In mehreren Bundesstaaten wie Montana, Wyoming oder South Dakota wurden bereits am Freitag Temperaturen von um minus 45 Grad Celsius gemessen. Auch am Samstagmorgen lag der Wert in Montana teils noch bei minus 40 Grad Celsius.
Bei einem "Bombenzyklon", wie er derzeit in Teilen der USA droht, sprechen Meteorologen von dem Begriff Bombogenese oder von einer rapiden Zyklogenese.
Bei diesem Phänomen treffen arktisch kalte Luft aus dem Norden auf mildere Luft aus dem Süden aufeinander. Durch extreme Temperaturunterschiede kommt es zu einer starken und schnellen Tiefdruckentwicklung.
Per Definition muss für eine rapide Zyklogenese der Luftdruck in den mittleren Breiten innerhalb von 24 Stunden um 24 Hektopascal (hPa) fallen. Zum Vergleich: Bei einem Sturmtief sinkt ungefähr der Luftdruck um zehn Hektopascal in etwa 24 Stunden.
Bei einem "Bombenzyklon" können Temperaturen sogar auf gefühlt bis zu minus 60 Grad Celsius sinken. Der NASA zufolge entspricht das fast der Temperatur auf dem Mars.
Ein "historisches Ereignis"
Der Wetterdienst nannte "Elliot" ein "historisches Ereignis": Nicht nur wegen Rekordwerten bei den Temperaturen von bis zu minus 48 Grad Celsius, sondern auch wegen der Größe der arktischen Kaltfront, die in ihrem Verlauf von der Grenze zu Kanada im Norden bis zur Grenze nach Mexiko im Süden reiche.
Über das Wochenende soll der Wintersturm vor allem die US-Ostküste betreffen und an vielen Orten für das kälteste Weihnachten seit Jahren sorgen. Weiter im Westen, in Denver, Colorado, etwa, ist das Schlimmste schon wieder vorbei. Dort soll es heute bis zu plus 7 Grad warm werden.
"Packen Sie sich warm ein, bleiben Sie drinnen"
Solche extremen Wetterverhältnisse könnten für Menschen lebensbedrohlich werden, warnte der US-Wetterdienst. Bereits nach wenigen Minuten im Freien könnten Erfrierungen drohen, bei längeren Aufenthalten gar der Tod.
In mehreren Bundesstaaten wurde der Notstand ausgerufen, darunter auch New York. Gouverneurin Kathy Hochul appellierte an die Bevölkerung, zu Hause zu bleiben: "Packen Sie sich warm ein, bleiben Sie drinnen und passen Sie dieses Wochenende auf sich auf." Hochul sprach von einem "lebensbedrohlichen Ereignis". Die vereisten Straßen würden nicht so schnell verschwinden, die eiskalten Winde würden noch anhalten. Die Gouverneurin warnte:
Wir haben Eis, Überschwemmungen, Schnee, eisige Temperaturen und alles, was Mutter Natur uns an diesem Wochenende auftischen konnte.

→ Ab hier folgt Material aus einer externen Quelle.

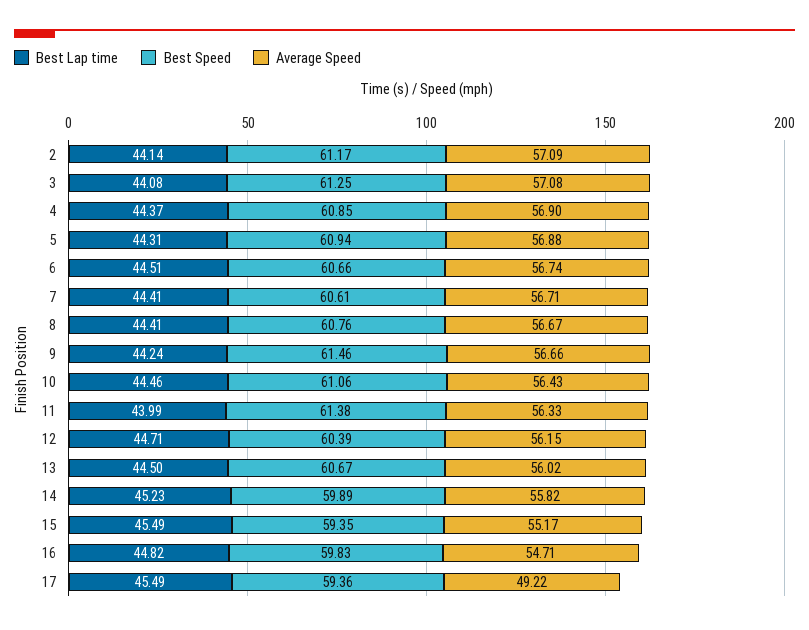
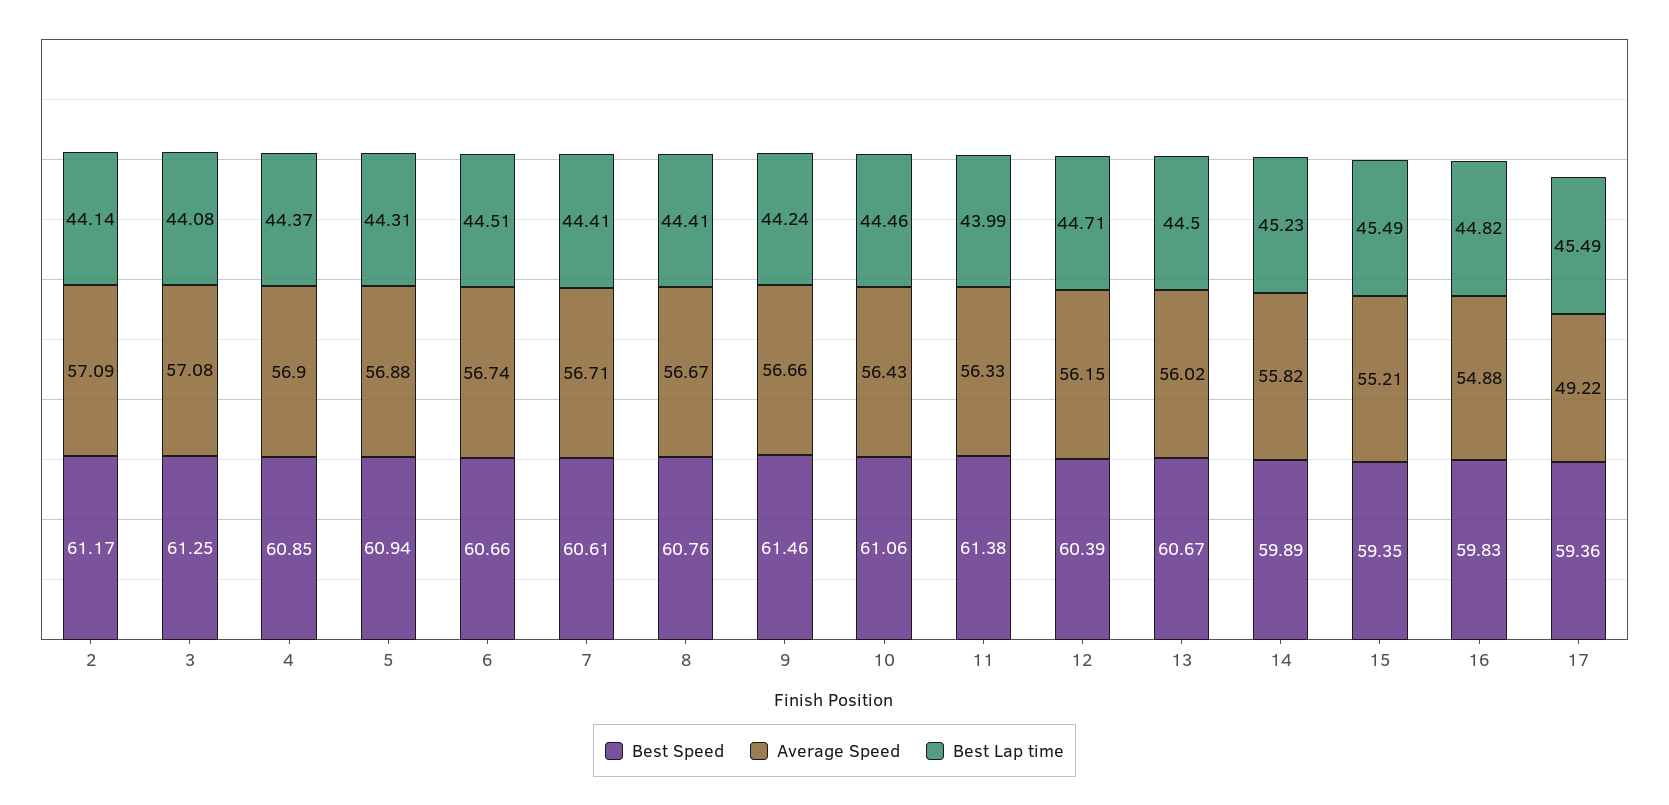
Average Speed, 15: 55.17 -> 55.21
Average Speed, 16: 54.71 -> 54.88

Zuvor hatte auch Präsident Joe Biden vor einer "richtig ernsten" Gefahrensituation gewarnt. Ein solches Wetter habe nichts mit einem "Schneetag aus Kinderzeiten" gemein.
Zeitweise fast 1,5 Millionen Haushalte ohne Strom
In Erie County warnte der in dem Bezirk für Rettungsdienste verantwortliche Marc Poloncarz vor einer Überlastung der Einsatzkräfte. Auf Twitter rief er dazu auf, nur in den "kritischsten, lebensbedrohlichen Fällen" den Notruf zu wählen. Auch er betonte, die Menschen sollten in ihren Häusern bleiben, auch wenn bei ihnen die Heizung und der Strom ausgefallen sein sollten. Ein Transport in Notunterkünfte sei derzeit nahezu unmöglich.
US-Behörden zufolge waren durch die Sturmauswirkungen landesweit zeitweise fast 1,5 Millionen Haushalte von der Stromversorgung abgeschnitten. Von den Ausfällen waren vor allem die sogenannten Neuengland-Staaten betroffen, wie ARD-Korrespondentin Katrin Brand berichtet. Zu der Region Neuengland zählen die Bundesstaaten Maine, Vermont, New Hampshire, Massachusetts, Connecticut und Rhode Island. Allein in Maine hätten etwa 250.000 Menschen zwischenzeitlich keinen Strom gehabt.
Wenn auch die Heizung ausfällt, kann das bei zweistelligen Minustemperaturen lebensgefährlich werden. Besonders hart betroffen sind Obdachlose. Die meisten Städte haben Wärmezentren und Notunterkünfte eingerichtet.